Thomas v. State

125 Ark. 267 | Ark. | 1916

Smith, J.

(1) Appellant was tried under an indictment charging him with burglary and grand larceny, and was convicted upon both counts. The crime was alleged to have been committed by burglarizing the store of one R. W, Cocke. Appellant was indicted therefor jointly with three other men. He complains that the court erred in failing to sustain a peremptory challenge against two of the jurors called to try him, for the reason that they had been members of the jury .which had just convicted one of the men jointly indicted with him. It does not appear, however, that any objection was made or exception saved to this action of the court; nor does it appear that appellant had exhausted, his challenges before the jury was sworn. We find nothing upon this subject in the transcript except the recital in the motion for a new trial that the court erred in permitting two jurors who sat in the previous ease to qualify as jurors in the instant case, “thereby compelling the defendant to exercise his challenges or accept said persons in the trial of the case. ” - Under this state of the record we cannot say that error was committed, even though the jurors were, in fact, disqualified.

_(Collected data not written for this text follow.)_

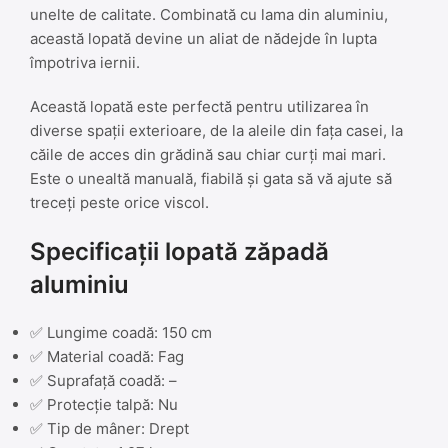
unelte de calitate. Combinată cu lama din aluminiu,
această lopată devine un aliat de nădejde în lupta
împotriva iernii.
Această lopată este perfectă pentru utilizarea în
diverse spații exterioare, de la aleile din fața casei, la
căile de acces din grădină sau chiar curți mai mari.
Este o unealtă manuală, fiabilă și gata să vă ajute să
treceți peste orice viscol.
Specificații lopată zăpadă
aluminiu
✅ Lungime coadă: 150 cm
✅ Material coadă: Fag
✅ Suprafață coadă: –
✅ Protecție talpă: Nu
✅ Tip de mâner: Drept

(2) Error is assigned in the admission of evidence of an alleged confession made by appellant, and it is urged this confession should not have been admitted because appellant had been whipped by a Mr. Strange, the chief of police of the city of Texarkana. Strange admitted whipping appellant, and he says this was done because appellant was drunk and impudent, and that this affair had no connection with the confession which was later made. This alleged confession was made in the presence of four witnesses, who detailed the circumstances under which it was made, and, according to their evidence, it was freely and voluntarily made. The trial was presided over by the same judge who presided in the case of Shufflin v. State, the report of which on the appeal is found in 122 Ark., page 606, and substantially the same instruction was given here as was there approved on the weight to be attached to confessions. Under this instruction the jury could have given no weight to this alleged confession without having first found that it was voluntarily made, and there was evidence to support that finding.

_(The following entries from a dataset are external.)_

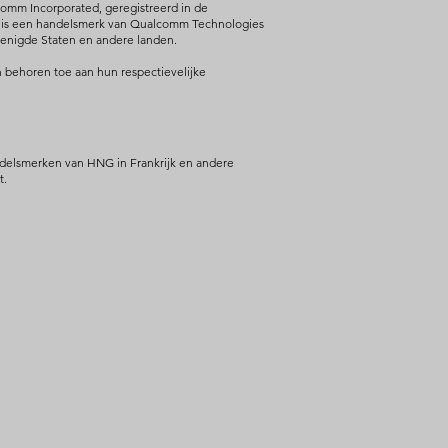
mm Incorporated, geregistreerd in de
X is een handelsmerk van Qualcomm Technologies
Verenigde Staten en andere landen.
behoren toe aan hun respectievelijke
ndelsmerken van HNG in Frankrijk en andere
t.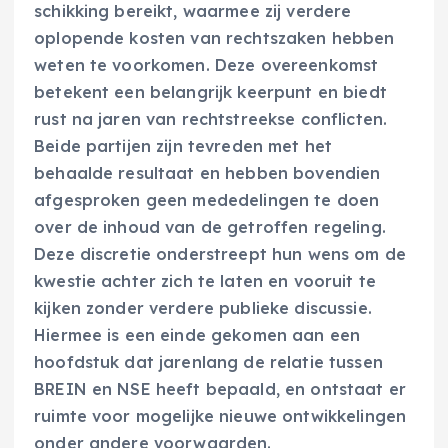
schikking bereikt, waarmee zij verdere
oplopende kosten van rechtszaken hebben
weten te voorkomen. Deze overeenkomst
betekent een belangrijk keerpunt en biedt
rust na jaren van rechtstreekse conflicten.
Beide partijen zijn tevreden met het
behaalde resultaat en hebben bovendien
afgesproken geen mededelingen te doen
over de inhoud van de getroffen regeling.
Deze discretie onderstreept hun wens om de
kwestie achter zich te laten en vooruit te
kijken zonder verdere publieke discussie.
Hiermee is een einde gekomen aan een
hoofdstuk dat jarenlang de relatie tussen
BREIN en NSE heeft bepaald, en ontstaat er
ruimte voor mogelijke nieuwe ontwikkelingen
onder andere voorwaarden.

(3) Appellant also strongly insists that the evidence is insufficient to support the verdict. This cannot be true, however, if the confession is to be accepted. The owner of the store described the manner in which it was burglarized, and enumerated various articles which were stolen, and pursuant to appellant’s confession some of these goods were located at the place where he had stated they would be found.

We conclude, therefore, that the record is free from prejudicial error and that the evidence is legally sufficient to sustain the verdict of the jury, and the judgment of the court must, therefore, be affirmed.